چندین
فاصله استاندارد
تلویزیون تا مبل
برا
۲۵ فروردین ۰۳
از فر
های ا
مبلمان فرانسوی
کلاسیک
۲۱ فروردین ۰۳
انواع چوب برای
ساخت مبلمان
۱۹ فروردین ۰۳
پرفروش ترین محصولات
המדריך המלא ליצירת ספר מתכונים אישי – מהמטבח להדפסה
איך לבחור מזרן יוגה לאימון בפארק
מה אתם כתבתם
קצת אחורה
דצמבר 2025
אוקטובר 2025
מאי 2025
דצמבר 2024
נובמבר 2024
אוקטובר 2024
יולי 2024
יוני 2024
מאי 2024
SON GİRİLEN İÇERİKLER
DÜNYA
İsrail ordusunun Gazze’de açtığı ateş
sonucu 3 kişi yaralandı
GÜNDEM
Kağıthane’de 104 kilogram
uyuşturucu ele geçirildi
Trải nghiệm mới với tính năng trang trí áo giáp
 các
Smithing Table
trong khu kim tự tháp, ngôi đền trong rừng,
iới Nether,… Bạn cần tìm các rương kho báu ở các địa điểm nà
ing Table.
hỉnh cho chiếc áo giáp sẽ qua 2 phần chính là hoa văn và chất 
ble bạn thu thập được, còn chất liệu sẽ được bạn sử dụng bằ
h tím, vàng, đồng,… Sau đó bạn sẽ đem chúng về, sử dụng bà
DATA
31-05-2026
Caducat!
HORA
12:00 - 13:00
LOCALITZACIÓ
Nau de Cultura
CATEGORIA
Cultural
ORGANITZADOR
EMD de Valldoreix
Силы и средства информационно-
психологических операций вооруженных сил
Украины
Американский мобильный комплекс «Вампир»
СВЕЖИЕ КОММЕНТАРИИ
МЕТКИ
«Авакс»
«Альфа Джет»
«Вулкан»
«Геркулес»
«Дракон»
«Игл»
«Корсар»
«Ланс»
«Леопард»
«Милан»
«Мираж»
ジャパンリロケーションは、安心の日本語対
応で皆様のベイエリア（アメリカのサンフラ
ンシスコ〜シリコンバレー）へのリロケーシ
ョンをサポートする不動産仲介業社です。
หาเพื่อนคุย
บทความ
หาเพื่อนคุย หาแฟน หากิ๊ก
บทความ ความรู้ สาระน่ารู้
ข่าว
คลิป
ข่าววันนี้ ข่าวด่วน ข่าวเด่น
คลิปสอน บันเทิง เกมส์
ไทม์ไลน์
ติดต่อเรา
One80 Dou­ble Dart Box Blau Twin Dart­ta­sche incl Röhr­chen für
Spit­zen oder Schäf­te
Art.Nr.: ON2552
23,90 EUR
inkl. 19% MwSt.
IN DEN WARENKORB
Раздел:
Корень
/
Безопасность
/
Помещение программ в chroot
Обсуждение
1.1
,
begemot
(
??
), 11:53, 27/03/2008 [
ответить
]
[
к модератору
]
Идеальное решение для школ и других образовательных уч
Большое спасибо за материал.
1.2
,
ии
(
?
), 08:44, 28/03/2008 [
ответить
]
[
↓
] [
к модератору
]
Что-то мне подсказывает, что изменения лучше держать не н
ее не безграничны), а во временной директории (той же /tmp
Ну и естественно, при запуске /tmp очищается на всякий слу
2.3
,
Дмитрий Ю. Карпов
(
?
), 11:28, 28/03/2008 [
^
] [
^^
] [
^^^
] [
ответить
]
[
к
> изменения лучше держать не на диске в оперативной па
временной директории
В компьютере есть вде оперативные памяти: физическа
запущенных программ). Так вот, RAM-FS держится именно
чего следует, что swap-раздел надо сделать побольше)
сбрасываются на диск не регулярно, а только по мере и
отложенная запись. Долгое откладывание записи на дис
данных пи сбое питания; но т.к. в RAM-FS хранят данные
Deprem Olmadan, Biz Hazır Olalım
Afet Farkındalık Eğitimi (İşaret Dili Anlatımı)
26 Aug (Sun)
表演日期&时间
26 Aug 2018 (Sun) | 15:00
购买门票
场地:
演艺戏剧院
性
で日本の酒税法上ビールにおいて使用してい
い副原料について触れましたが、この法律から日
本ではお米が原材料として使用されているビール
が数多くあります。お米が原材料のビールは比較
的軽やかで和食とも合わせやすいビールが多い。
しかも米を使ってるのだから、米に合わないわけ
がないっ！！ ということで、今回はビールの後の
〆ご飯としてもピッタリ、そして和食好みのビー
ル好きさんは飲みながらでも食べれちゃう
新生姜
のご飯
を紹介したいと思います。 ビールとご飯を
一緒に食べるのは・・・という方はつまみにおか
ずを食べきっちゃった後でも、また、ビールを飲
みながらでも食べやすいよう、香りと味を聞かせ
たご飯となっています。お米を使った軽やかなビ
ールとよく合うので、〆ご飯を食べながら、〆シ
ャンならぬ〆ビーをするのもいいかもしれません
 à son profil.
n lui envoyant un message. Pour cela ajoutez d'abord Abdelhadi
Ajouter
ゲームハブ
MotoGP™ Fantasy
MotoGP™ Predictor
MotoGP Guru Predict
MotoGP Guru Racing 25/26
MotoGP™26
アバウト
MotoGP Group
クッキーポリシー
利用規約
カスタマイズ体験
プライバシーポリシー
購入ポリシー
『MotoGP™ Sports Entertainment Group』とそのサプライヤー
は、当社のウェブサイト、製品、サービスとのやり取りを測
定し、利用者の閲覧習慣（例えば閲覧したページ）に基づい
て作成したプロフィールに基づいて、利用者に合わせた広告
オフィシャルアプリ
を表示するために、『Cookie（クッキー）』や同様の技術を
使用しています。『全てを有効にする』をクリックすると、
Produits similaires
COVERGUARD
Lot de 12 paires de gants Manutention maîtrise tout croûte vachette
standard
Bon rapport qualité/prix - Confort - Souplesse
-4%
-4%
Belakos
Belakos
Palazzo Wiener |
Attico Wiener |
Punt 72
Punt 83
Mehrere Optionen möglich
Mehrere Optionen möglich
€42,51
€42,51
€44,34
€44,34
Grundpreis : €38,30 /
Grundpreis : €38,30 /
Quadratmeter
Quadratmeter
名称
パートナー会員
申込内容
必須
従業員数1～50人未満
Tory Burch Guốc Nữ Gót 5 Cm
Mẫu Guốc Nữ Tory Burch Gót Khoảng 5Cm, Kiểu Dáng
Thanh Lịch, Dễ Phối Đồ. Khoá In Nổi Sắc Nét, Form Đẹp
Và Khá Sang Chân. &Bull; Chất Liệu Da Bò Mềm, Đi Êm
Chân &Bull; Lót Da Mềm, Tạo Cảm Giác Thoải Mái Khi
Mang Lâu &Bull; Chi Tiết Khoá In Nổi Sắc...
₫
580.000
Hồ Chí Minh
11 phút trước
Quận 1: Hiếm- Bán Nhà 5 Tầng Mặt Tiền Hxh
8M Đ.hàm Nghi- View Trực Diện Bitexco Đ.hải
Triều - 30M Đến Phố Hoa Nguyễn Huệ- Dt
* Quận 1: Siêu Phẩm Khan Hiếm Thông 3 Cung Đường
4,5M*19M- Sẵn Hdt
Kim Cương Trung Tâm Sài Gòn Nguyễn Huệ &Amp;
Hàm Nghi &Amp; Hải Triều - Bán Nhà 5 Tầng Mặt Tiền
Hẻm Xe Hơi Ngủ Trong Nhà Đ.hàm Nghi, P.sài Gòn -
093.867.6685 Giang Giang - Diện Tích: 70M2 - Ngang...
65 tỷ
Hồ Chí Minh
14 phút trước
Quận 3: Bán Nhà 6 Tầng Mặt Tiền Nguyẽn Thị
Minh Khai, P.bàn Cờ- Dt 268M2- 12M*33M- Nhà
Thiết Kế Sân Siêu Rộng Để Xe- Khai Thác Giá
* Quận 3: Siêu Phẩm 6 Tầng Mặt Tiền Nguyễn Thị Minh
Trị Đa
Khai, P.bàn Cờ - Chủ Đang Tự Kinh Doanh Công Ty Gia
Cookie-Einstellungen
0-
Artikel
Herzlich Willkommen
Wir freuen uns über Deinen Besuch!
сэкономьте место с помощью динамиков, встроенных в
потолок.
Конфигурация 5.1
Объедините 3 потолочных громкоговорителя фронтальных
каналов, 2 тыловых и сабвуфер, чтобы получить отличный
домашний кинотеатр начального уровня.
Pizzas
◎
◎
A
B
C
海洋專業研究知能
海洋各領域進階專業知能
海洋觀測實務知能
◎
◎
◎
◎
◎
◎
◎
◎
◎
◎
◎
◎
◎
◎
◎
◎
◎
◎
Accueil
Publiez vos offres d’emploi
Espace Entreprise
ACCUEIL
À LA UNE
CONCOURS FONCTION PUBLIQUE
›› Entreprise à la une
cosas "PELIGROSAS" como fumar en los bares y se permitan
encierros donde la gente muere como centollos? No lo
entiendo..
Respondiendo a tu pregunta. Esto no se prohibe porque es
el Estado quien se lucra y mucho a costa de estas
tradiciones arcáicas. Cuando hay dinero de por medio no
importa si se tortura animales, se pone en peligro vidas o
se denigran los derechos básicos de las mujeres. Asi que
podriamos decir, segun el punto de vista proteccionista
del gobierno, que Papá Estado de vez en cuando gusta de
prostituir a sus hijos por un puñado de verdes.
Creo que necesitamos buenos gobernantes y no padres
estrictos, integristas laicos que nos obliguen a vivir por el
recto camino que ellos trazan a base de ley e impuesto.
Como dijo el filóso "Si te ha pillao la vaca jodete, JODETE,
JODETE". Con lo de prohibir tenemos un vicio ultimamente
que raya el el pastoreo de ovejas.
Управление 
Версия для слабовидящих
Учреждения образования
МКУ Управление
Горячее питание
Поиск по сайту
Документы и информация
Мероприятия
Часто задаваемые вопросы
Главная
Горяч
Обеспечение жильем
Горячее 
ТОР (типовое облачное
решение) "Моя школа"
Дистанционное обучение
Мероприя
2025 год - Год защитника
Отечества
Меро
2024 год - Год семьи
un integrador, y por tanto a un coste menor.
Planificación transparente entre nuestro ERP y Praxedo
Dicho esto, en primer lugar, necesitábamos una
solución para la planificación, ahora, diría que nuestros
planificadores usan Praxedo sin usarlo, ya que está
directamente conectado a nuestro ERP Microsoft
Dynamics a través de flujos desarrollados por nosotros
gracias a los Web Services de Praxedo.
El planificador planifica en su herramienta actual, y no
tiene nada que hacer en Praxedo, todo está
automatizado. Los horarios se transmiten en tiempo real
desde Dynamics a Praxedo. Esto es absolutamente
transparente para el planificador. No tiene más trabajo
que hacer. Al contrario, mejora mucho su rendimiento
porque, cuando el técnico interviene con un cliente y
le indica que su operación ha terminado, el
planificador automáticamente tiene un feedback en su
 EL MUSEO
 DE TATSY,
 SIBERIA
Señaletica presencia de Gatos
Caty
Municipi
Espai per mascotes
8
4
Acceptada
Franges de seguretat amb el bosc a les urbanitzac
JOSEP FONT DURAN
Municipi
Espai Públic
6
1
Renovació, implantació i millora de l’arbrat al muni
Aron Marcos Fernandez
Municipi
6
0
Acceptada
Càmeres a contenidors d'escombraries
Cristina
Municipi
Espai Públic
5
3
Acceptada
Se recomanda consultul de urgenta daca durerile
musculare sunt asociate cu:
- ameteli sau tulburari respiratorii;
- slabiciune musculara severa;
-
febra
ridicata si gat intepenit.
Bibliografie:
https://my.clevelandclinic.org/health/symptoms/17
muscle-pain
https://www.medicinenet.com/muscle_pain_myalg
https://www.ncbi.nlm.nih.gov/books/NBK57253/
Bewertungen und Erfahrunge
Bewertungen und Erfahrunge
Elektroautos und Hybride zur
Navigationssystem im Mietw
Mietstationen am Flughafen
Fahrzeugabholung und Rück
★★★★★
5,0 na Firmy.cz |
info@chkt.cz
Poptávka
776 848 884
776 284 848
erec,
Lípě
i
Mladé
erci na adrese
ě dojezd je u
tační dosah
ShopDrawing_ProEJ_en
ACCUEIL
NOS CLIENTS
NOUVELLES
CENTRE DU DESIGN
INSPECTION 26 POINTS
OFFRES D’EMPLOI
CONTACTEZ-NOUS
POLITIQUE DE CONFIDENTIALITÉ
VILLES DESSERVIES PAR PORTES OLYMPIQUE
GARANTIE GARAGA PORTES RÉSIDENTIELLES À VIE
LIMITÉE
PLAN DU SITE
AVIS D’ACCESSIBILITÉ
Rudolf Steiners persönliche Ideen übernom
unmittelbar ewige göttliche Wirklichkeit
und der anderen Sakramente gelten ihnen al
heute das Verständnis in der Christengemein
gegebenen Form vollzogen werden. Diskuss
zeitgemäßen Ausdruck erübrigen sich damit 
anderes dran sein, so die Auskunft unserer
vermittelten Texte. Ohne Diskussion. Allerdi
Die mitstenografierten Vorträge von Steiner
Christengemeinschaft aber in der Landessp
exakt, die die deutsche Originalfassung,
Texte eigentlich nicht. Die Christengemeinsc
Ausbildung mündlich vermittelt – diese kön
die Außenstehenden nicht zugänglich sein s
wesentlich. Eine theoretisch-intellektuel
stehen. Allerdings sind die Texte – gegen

- **Assignment**
Report every line containing the word "Form" from the listing above.

- **Reply to the exercise**
Thanh Lịch, Dễ Phối Đồ. Khoá In Nổi Sắc Nét, Form Đẹp
gegebenen Form vollzogen werden. Diskuss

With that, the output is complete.